Het seriële gegevensformaat verwijst naar de structuur van de gegevens die via de seriële verbinding worden verzonden. Er zijn drie hoofdcomponenten voor het seriële gegevensformaat: startbits, databits en stopbits.
- Gegevensbits: Het aantal bits dat wordt gebruikt om een enkele gegevensbyte weer te geven.
- Pariteit: Een optionele bit die wordt gebruikt voor foutcontrole. Het kan worden ingesteld op geen, even of oneven pariteit, afhankelijk van de vereisten van het communicatiekanaal.
- Bits stoppen: Het aantal bits dat wordt gebruikt om het einde van een databyte aan te geven.
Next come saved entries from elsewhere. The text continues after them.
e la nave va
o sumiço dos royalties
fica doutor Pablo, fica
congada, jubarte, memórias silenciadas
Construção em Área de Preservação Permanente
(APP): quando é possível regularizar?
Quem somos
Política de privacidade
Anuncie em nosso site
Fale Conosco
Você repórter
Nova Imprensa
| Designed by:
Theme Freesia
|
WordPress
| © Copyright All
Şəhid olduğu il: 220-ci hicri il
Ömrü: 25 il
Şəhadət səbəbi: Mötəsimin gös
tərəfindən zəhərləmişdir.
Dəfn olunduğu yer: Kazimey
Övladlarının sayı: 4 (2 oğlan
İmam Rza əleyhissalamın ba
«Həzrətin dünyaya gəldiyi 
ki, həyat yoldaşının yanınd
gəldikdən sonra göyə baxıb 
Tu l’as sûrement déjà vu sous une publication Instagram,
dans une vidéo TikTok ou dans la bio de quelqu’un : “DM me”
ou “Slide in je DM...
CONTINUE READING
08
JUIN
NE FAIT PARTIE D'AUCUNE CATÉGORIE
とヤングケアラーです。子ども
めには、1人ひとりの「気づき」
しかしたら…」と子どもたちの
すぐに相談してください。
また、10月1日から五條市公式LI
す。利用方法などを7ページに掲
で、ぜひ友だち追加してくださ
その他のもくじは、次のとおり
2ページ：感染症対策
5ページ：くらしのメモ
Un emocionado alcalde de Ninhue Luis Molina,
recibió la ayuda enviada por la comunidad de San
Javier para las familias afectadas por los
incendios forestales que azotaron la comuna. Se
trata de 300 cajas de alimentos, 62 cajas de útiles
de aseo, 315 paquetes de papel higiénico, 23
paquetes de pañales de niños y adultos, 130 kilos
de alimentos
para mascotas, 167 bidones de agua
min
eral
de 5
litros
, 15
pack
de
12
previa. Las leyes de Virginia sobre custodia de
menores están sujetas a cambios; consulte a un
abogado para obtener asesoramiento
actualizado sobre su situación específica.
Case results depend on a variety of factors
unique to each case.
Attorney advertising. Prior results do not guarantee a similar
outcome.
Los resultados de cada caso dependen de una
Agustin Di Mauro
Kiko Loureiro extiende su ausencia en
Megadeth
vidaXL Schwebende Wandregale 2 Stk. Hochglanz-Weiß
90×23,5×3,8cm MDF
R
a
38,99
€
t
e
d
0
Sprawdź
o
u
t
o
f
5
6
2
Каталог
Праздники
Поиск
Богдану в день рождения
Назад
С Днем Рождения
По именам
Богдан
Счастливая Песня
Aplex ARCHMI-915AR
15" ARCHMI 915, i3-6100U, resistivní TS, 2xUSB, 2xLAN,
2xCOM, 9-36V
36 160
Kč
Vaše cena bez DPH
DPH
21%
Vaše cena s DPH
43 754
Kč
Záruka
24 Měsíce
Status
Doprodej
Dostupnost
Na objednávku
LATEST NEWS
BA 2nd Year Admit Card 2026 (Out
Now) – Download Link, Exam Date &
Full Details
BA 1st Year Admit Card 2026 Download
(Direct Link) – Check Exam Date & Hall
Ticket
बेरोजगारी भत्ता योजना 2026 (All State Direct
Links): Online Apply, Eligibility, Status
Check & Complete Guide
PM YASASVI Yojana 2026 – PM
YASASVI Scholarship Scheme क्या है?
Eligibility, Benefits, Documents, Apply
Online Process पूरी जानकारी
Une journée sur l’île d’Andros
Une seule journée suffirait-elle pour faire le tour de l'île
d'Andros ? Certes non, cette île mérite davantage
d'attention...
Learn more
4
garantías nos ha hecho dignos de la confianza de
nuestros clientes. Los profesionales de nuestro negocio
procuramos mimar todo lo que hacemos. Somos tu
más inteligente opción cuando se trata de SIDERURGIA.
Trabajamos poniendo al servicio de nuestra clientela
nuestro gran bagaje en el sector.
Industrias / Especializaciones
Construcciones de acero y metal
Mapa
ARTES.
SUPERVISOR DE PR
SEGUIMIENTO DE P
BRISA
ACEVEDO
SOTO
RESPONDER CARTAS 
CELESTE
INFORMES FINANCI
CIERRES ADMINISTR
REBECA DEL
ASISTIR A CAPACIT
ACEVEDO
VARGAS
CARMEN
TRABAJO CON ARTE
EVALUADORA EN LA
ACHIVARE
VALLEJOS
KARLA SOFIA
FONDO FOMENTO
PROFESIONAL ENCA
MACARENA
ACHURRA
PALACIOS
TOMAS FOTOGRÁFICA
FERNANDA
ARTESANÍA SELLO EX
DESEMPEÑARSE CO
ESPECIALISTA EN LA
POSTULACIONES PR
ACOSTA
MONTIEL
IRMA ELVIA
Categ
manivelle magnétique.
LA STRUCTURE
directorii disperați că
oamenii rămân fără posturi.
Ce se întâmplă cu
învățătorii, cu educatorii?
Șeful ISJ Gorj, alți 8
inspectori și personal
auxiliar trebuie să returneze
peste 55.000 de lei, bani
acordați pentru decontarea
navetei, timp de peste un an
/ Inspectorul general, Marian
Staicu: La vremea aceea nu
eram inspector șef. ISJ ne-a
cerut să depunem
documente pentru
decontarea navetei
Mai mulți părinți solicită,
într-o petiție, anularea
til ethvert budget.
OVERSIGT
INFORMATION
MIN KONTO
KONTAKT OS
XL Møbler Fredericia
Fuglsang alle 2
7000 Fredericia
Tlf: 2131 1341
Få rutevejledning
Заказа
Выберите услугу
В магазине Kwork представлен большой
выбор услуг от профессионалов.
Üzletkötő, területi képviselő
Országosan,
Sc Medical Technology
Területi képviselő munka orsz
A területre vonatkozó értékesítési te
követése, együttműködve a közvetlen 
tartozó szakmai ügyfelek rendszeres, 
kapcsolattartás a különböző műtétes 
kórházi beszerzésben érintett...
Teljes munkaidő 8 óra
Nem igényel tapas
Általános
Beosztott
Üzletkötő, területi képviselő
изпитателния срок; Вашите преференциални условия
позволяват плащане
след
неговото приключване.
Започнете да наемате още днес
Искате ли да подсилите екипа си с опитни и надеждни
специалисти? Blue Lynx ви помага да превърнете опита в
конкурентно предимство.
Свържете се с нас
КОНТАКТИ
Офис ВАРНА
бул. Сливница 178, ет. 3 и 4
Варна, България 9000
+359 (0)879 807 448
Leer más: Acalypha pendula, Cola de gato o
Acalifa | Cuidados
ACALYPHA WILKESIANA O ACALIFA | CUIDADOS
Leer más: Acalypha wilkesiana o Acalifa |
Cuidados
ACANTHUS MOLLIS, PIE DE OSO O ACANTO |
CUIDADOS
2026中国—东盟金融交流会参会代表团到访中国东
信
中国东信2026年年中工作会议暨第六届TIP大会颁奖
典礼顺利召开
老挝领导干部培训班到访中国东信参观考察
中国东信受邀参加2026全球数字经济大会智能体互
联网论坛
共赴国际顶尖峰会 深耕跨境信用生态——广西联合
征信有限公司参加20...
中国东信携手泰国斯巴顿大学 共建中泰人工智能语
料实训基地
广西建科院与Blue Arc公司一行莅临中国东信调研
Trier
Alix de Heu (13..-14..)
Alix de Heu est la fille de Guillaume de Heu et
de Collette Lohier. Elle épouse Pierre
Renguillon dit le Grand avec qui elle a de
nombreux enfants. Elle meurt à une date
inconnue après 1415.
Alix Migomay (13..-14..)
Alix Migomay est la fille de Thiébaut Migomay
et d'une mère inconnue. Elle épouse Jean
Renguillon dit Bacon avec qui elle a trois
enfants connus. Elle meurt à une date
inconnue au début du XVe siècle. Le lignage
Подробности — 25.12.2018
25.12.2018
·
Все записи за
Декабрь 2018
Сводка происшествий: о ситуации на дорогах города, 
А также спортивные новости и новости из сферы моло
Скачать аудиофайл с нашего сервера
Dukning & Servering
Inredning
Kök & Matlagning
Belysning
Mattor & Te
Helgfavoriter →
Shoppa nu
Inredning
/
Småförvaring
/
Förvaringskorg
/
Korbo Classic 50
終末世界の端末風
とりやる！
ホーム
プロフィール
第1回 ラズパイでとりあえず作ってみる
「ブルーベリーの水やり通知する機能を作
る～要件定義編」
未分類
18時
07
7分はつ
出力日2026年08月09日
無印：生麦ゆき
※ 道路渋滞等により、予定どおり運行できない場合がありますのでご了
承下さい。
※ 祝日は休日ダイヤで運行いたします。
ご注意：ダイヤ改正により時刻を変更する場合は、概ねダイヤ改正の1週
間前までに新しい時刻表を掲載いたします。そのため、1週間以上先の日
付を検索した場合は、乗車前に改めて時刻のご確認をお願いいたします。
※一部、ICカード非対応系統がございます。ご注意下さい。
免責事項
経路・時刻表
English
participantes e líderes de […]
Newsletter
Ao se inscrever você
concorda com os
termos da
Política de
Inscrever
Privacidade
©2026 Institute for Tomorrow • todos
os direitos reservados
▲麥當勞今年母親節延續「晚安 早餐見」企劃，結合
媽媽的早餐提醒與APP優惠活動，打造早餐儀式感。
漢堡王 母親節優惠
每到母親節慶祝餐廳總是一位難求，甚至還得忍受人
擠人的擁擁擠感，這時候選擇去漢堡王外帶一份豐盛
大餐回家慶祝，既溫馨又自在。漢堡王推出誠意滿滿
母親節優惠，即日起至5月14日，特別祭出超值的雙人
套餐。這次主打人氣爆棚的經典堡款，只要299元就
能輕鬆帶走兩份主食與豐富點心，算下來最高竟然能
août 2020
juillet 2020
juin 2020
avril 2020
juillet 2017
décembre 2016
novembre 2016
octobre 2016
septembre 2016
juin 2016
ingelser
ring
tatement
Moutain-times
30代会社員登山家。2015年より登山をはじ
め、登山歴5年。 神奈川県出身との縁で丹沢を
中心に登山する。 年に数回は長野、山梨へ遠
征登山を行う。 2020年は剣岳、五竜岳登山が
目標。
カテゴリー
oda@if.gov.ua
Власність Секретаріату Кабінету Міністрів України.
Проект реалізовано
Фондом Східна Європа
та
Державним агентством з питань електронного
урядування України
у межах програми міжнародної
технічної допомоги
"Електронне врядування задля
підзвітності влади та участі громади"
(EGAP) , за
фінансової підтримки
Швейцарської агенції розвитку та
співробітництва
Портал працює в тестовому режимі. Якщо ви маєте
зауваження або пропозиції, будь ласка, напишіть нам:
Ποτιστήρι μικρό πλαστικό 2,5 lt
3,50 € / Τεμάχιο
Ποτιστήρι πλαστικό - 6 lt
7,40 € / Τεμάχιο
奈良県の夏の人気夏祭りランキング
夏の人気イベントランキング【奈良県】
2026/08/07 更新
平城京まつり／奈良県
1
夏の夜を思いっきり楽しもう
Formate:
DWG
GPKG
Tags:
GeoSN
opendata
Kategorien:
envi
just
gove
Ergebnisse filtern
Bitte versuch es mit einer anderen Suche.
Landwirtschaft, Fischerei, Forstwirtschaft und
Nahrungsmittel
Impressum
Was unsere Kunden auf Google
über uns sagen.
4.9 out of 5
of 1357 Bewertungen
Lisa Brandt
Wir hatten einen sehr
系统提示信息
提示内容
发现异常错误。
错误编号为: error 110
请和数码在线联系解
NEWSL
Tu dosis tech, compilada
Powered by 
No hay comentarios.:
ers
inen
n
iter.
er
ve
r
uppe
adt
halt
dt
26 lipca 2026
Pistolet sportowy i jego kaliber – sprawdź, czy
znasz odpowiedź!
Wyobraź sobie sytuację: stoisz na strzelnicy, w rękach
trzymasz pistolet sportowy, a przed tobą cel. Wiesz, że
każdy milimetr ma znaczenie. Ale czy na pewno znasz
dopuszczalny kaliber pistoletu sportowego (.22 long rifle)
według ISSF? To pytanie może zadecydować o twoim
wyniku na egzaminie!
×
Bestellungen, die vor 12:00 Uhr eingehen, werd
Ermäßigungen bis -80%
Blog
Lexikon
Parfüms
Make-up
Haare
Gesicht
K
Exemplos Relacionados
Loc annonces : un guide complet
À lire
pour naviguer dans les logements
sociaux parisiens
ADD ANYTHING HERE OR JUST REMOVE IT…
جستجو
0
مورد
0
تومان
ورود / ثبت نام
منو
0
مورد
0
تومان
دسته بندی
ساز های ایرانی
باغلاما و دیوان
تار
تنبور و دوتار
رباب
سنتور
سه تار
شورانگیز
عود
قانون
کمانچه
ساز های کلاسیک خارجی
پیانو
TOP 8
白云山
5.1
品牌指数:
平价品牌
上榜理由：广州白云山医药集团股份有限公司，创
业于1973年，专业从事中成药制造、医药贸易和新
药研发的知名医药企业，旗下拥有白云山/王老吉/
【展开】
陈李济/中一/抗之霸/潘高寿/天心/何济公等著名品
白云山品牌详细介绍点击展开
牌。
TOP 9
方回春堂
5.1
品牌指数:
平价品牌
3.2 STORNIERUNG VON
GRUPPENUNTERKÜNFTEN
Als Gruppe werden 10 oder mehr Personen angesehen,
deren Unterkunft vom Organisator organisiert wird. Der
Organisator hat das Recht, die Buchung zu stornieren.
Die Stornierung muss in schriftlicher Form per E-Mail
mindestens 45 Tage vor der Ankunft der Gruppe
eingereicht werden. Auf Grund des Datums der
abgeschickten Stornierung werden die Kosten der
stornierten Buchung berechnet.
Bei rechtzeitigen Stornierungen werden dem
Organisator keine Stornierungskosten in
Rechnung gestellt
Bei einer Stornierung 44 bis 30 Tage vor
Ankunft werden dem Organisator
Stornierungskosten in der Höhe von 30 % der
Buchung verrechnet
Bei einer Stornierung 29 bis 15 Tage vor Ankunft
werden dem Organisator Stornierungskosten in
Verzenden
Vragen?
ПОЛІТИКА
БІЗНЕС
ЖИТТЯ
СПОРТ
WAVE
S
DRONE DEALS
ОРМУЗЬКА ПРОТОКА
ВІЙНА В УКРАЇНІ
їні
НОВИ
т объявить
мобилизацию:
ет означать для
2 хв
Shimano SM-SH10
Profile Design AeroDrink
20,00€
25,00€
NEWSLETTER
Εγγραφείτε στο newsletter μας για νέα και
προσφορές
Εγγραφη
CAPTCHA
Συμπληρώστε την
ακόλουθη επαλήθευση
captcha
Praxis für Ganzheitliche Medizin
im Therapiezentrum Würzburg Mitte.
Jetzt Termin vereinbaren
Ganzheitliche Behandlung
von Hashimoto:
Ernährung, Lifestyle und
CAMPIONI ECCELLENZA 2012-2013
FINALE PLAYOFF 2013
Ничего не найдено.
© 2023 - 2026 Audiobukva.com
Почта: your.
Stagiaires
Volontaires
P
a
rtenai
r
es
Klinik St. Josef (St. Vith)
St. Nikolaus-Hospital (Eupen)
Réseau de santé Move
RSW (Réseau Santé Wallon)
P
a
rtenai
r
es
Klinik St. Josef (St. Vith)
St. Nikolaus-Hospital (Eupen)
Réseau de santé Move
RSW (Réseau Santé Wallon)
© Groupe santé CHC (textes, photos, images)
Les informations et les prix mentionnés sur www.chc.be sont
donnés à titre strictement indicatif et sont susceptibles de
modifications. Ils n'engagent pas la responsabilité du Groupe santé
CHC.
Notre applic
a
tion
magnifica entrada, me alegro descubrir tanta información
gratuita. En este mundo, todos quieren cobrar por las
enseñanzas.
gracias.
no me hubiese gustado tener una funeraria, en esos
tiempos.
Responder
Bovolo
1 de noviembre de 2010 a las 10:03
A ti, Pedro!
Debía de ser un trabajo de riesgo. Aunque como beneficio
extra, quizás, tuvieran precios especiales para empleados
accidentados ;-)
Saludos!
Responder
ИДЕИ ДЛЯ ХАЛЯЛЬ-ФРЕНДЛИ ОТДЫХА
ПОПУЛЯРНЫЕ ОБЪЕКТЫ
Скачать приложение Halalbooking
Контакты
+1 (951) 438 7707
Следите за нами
Het gegevensformaat moet hetzelfde zijn op zowel de verzendende als de ontvangende apparaten om een goede communicatie te garanderen. Hier is een voorbeeld van hoe u specifieke gegevensindelingen kunt instellen:
leegteopgericht(){
// Stel seriële communicatie in met een baudrate van 9600, 8 databits, geen pariteit en 1 stopbit
Serieel.beginnen(9600, SERIAL_8N1);
}
Hier, SERIAL_8N1 vertegenwoordigt het gegevensformaat met 8 databits, geen pariteit, en 1 stop beetje. Andere mogelijkheden zoals SERIAL_7E1, SERIAL_8O2, enz. kunnen worden gebruikt afhankelijk van de specifieke vereisten van het project.
Serieel praten
Arduino-kaarten bieden verschillende seriële communicatie-opties die een efficiënte en betrouwbare gegevensuitwisseling tussen apparaten mogelijk maken. Door te begrijpen hoe u seriële communicatieprotocollen op de Arduino IDE instelt, kunt u de kracht van gedistribueerde verwerking benutten of het aantal draden dat in uw projecten wordt gebruikt aanzienlijk verminderen.